What you should do: To complete the exercise, write out all the data exactly.

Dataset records

+---+

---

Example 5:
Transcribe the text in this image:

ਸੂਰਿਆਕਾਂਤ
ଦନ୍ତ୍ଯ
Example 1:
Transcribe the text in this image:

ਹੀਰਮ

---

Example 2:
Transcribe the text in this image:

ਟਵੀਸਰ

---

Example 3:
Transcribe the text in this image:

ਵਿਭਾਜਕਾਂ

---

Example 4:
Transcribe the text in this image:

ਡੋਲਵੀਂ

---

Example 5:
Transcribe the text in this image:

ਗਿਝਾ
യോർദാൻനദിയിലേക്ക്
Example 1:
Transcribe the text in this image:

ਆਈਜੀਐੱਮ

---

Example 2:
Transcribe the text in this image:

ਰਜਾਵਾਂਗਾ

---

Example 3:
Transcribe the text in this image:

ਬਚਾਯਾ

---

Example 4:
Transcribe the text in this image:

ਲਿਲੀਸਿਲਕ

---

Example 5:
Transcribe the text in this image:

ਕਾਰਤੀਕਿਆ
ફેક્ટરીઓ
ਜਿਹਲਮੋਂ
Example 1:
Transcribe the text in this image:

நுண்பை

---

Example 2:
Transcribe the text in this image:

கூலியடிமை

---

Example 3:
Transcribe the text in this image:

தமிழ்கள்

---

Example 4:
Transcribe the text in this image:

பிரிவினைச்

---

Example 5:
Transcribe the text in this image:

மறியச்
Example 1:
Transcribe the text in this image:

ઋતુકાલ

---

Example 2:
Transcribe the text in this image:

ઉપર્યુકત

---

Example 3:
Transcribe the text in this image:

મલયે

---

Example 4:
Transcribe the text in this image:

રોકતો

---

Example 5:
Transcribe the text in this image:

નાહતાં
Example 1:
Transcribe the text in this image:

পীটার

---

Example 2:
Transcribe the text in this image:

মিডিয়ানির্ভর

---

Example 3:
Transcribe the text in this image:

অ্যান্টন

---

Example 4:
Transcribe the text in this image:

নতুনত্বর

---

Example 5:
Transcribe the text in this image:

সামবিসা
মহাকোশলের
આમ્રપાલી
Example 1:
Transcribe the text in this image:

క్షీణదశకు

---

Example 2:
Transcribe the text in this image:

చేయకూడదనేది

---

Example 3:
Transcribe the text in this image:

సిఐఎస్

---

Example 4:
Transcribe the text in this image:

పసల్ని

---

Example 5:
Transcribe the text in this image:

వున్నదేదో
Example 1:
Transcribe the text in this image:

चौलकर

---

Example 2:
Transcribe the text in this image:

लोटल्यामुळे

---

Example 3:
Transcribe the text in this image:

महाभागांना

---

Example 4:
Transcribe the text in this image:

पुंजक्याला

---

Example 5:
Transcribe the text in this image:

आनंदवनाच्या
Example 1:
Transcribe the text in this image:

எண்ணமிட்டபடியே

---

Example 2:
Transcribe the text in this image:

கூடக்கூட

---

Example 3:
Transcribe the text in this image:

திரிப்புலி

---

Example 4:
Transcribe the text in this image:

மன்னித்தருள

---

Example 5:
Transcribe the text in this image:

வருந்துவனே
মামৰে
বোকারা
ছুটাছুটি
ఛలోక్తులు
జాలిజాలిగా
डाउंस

+---+

Task result:
---

Example 5:
Transcribe the text in this image:

ਸੂਰਿਆਕਾਂਤ
ଦନ୍ତ୍ଯ
Example 1:
Transcribe the text in this image:

ਹੀਰਮ

---

Example 2:
Transcribe the text in this image:

ਟਵੀਸਰ

---

Example 3:
Transcribe the text in this image:

ਵਿਭਾਜਕਾਂ

---

Example 4:
Transcribe the text in this image:

ਡੋਲਵੀਂ

---

Example 5:
Transcribe the text in this image:

ਗਿਝਾ
യോർദാൻനദിയിലേക്ക്
Example 1:
Transcribe the text in this image:

ਆਈਜੀਐੱਮ

---

Example 2:
Transcribe the text in this image:

ਰਜਾਵਾਂਗਾ

---

Example 3:
Transcribe the text in this image:

ਬਚਾਯਾ

---

Example 4:
Transcribe the text in this image:

ਲਿਲੀਸਿਲਕ

---

Example 5:
Transcribe the text in this image:

ਕਾਰਤੀਕਿਆ
ફેક્ટરીઓ
ਜਿਹਲਮੋਂ
Example 1:
Transcribe the text in this image:

நுண்பை

---

Example 2:
Transcribe the text in this image:

கூலியடிமை

---

Example 3:
Transcribe the text in this image:

தமிழ்கள்

---

Example 4:
Transcribe the text in this image:

பிரிவினைச்

---

Example 5:
Transcribe the text in this image:

மறியச்
Example 1:
Transcribe the text in this image:

ઋતુકાલ

---

Example 2:
Transcribe the text in this image:

ઉપર્યુકત

---

Example 3:
Transcribe the text in this image:

મલયે

---

Example 4:
Transcribe the text in this image:

રોકતો

---

Example 5:
Transcribe the text in this image:

નાહતાં
Example 1:
Transcribe the text in this image:

পীটার

---

Example 2:
Transcribe the text in this image:

মিডিয়ানির্ভর

---

Example 3:
Transcribe the text in this image:

অ্যান্টন

---

Example 4:
Transcribe the text in this image:

নতুনত্বর

---

Example 5:
Transcribe the text in this image:

সামবিসা
মহাকোশলের
આમ્રપાલી
Example 1:
Transcribe the text in this image:

క్షీణదశకు

---

Example 2:
Transcribe the text in this image:

చేయకూడదనేది

---

Example 3:
Transcribe the text in this image:

సిఐఎస్

---

Example 4:
Transcribe the text in this image:

పసల్ని

---

Example 5:
Transcribe the text in this image:

వున్నదేదో
Example 1:
Transcribe the text in this image:

चौलकर

---

Example 2:
Transcribe the text in this image:

लोटल्यामुळे

---

Example 3:
Transcribe the text in this image:

महाभागांना

---

Example 4:
Transcribe the text in this image:

पुंजक्याला

---

Example 5:
Transcribe the text in this image:

आनंदवनाच्या
Example 1:
Transcribe the text in this image:

எண்ணமிட்டபடியே

---

Example 2:
Transcribe the text in this image:

கூடக்கூட

---

Example 3:
Transcribe the text in this image:

திரிப்புலி

---

Example 4:
Transcribe the text in this image:

மன்னித்தருள

---

Example 5:
Transcribe the text in this image:

வருந்துவனே
মামৰে
বোকারা
ছুটাছুটি
ఛలోక్తులు
జాలిజాలిగా
डाउंस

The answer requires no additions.